The report, from the National Audit Office (NAO), also recommends abolishing the MPIG, so that money can be redirected to high-need areas.
The new GMS contract was designed partly to tackle local health priorities and deal with health inequalities.
But the cost of the new contract was higher than expected, because the DoH underestimated achievement levels on the quality framework.
Money was also diverted to fund the MPIG, which ensured that existing practices were not destabilised, so less money than expected has flowed to local priorities or under-doctored areas.
To tackle these problems the NAO recommends that SHAs and PCTs should make wider use of local enhanced services (LESs) and APMS contracts, and be given control over a proportion of the quality framework.
It also calls on the DoH to 'consider phasing out the MPIG and moving the money into funding quality incentives'.
The NAO examined the cost and benefits of the new contract over its first three years of life.
It found that over the period 2004/5 to 2005/6, a reported 53 per cent of PCTs did not spend to minimum levels on enhanced services set by the DoH. The figure was 69 per cent in 2006/7.

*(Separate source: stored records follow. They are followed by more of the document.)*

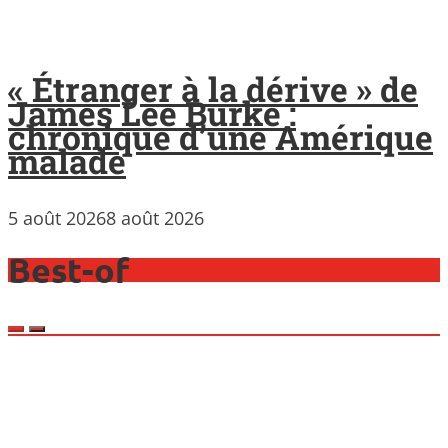
« Étranger à la dérive » de
James Lee Burke :
chronique d’une Amérique
malade
5 août 2026
8 août 2026
Best-of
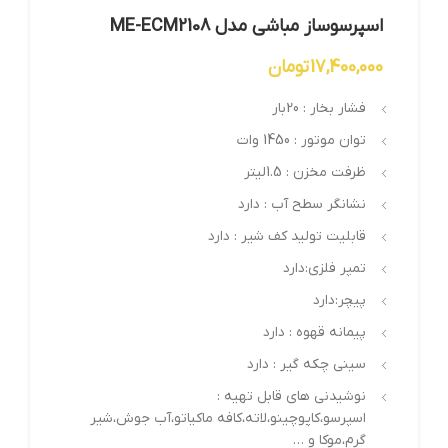
اسپرسوساز مباشی مدل ME-ECM2108
17,400,000
تومان
فشار بخار : 20بار
توان موتور : 1450 وات
ظرفت مخزن : 1.5لیتر
نشانگر سطح آب : دارد
قابلیت تولید کف شیر : دارد
تمپر فلزی:دارد
پیچر:دارد
پیمانه قهوه : دارد
سینی چکه گیر : دارد
نوشیدنی های قابل تهیه :
اسپرسو،کاپوچینو،لاته،کافه ماکیاتو،آب جوش،شیر
گرم،موکا و …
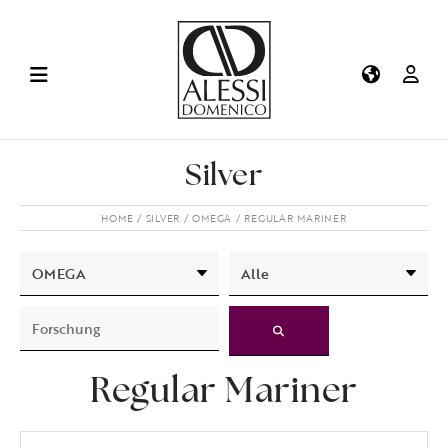
Silver
HOME
SILVER
OMEGA
REGULAR MARINER
Regular Mariner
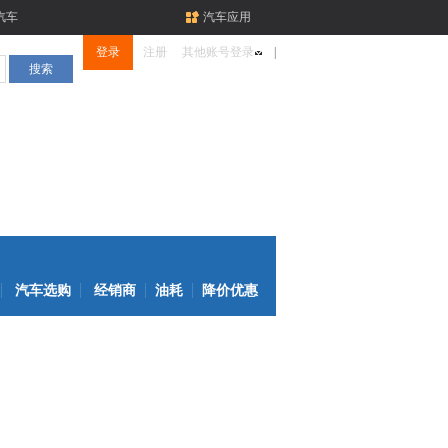
汽车
汽车应用
登录
注册
其他账号登录
|
汽车选购
经销商
油耗
降价优惠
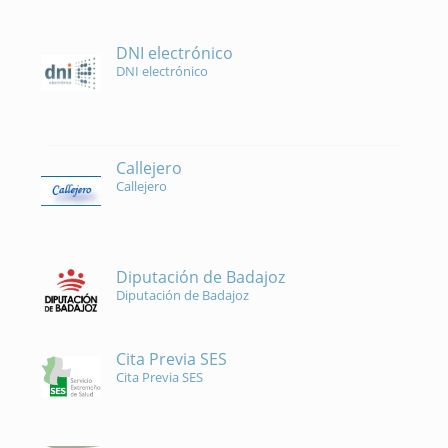
DNI electrónico
DNI electrónico
Callejero
Callejero
Diputación de Badajoz
Diputación de Badajoz
Cita Previa SES
Cita Previa SES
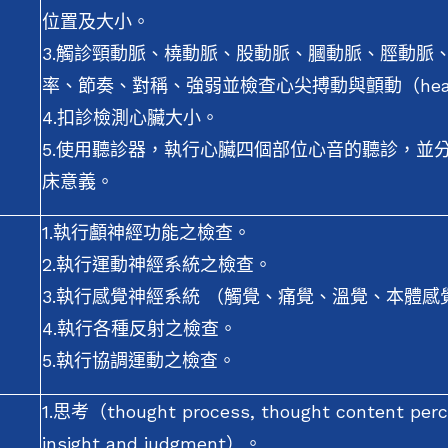
位置及大小。
3.觸診頸動脈、橈動脈、股動脈、膕動脈、脛動脈
率、節奏、對稱、強弱並檢查心尖搏動與顫動（heave &
4.扣診檢測心臟大小。
5.使用聽診器，執行心臟四個部位心音的聽診，並
床意義。
1.執行顱神經功能之檢查。
2.執行運動神經系統之檢查。
3.執行感覺神經系統 （觸覺、痛覺、溫覺、本體
4.執行各種反射之檢查。
5.執行協調運動之檢查。
1.思考（thought process, thought content perce
insight and judgment）。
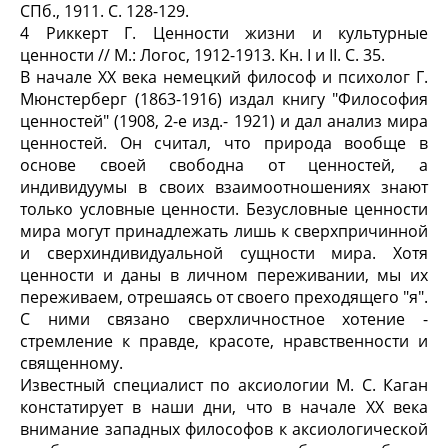
СПб., 1911. С. 128-129.
4 Риккерт Г. Ценности жизни и культурные
ценности // М.: Логос, 1912-1913. Кн. I и II. С. 35.
В начале XX века немецкий философ и психолог Г.
Мюнстерберг (1863-1916) издал книгу "Философия
ценностей" (1908, 2-е изд.- 1921) и дал анализ мира
ценностей. Он считал, что природа вообще в
основе своей свободна от ценностей, а
индивидуумы в своих взаимоотношениях знают
только условные ценности. Безусловные ценности
мира могут принадлежать лишь к сверхпричинной
и сверхиндивидуальной сущности мира. Хотя
ценности и даны в личном переживании, мы их
переживаем, отрешаясь от своего преходящего "я".
С ними связано сверхличностное хотение -
стремление к правде, красоте, нравственности и
священному.
Известный специалист по аксиологии М. С. Каган
констатирует в наши дни, что в начале XX века
внимание западных философов к аксиологической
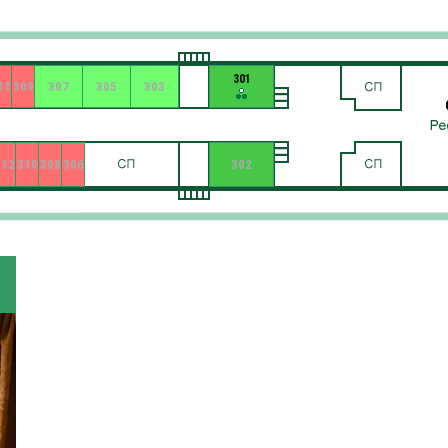
301
11
309
307
305
303
312
310
308
306
302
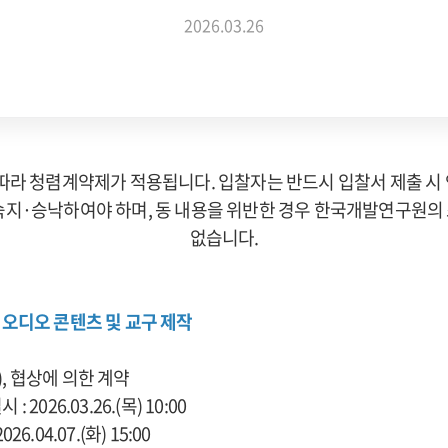
2026.03.26
 따라 청렴계약제가 적용됩니다. 입찰자는 반드시 입찰서 제출 
숙지·승낙하여야 하며, 동 내용을 위반한 경우 한국개발연구원의 
없습니다.
·오디오 콘텐츠 및 교구 제작
, 협상에 의한 계약
026.03.26.(목) 10:00
.04.07.(화) 15:00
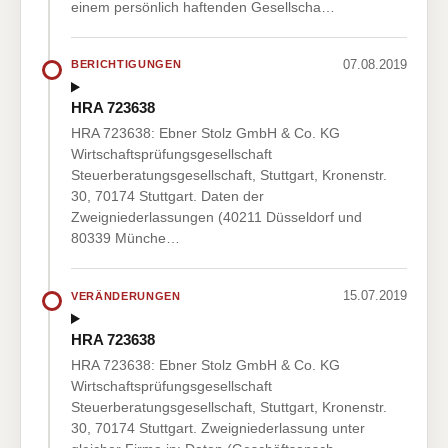
einem persönlich haftenden Gesellscha…
07.08.2019
BERICHTIGUNGEN
HRA 723638
HRA 723638: Ebner Stolz GmbH & Co. KG
Wirtschaftsprüfungsgesellschaft
Steuerberatungsgesellschaft, Stuttgart, Kronenstr.
30, 70174 Stuttgart. Daten der
Zweigniederlassungen (40211 Düsseldorf und
80339 Münche…
15.07.2019
VERÄNDERUNGEN
HRA 723638
HRA 723638: Ebner Stolz GmbH & Co. KG
Wirtschaftsprüfungsgesellschaft
Steuerberatungsgesellschaft, Stuttgart, Kronenstr.
30, 70174 Stuttgart. Zweigniederlassung unter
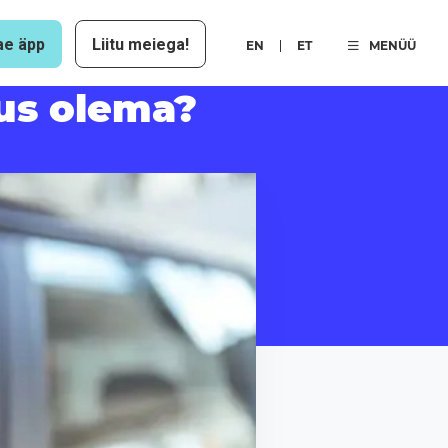
ae äpp
Liitu meiega!
EN
ET
MENÜÜ
tus olema?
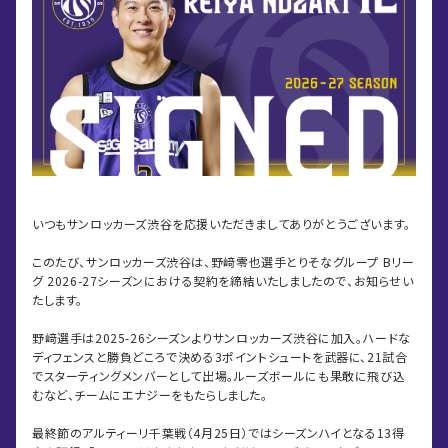
いつもサンロッカーズ渋谷を応援いただきましてありがとうございます。
このたび、サンロッカーズ渋谷は、野﨑零也選手とりそなグループ Bリー
グ 2026-27シーズンにおける契約を締結いたしましたので、お知らせい
たします。
野﨑選手は2025-26シーズンよりサンロッカーズ渋谷に加入。ハードな
ディフェンスと勝負どころで決める3ポイントシュートを武器に、21試合
でスターティングメンバーとして出場。ルーズボールにも果敢に飛び込
むなど、チームにエナジーをもたらしました。
最終節のアルティーリ千葉戦（4月25日）ではシーズンハイとなる13得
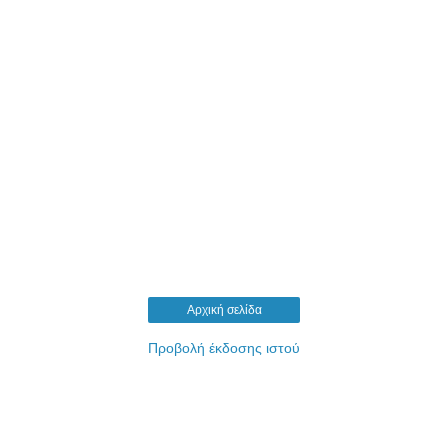
Αρχική σελίδα
Προβολή έκδοσης ιστού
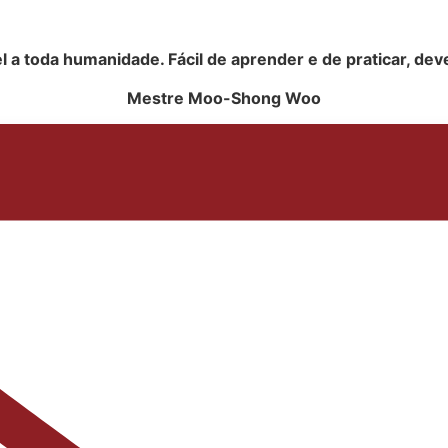
el a toda hu
ma
nida
de. Fácil de aprender e de praticar, dev
Mestre Moo-Shong Woo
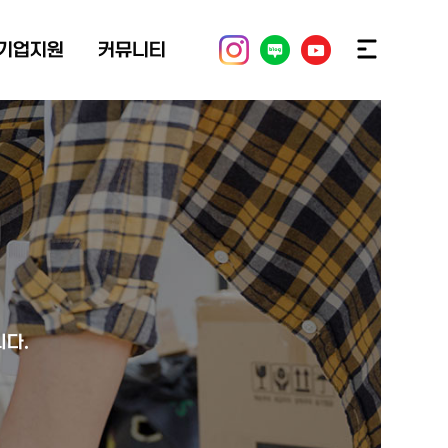
기업지원
커뮤니티
니다.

New GMS had been successful in improving recruitment, with the number of full-time equivalent GPs increasing by over 15 per cent since 2003.
But the NAO criticised the fall in GP productivity, and warned that salaried GPs were not benefiting from increased spending.
- Improve contract costing.
- Develop a long-term strategy for the QOF based on outcomes.
- Allocate some QOF funding for local negotiation.
- Phase out the MPIG.
- Make wider use of APMS and LESs.
- Improve commissioning skills and performance management.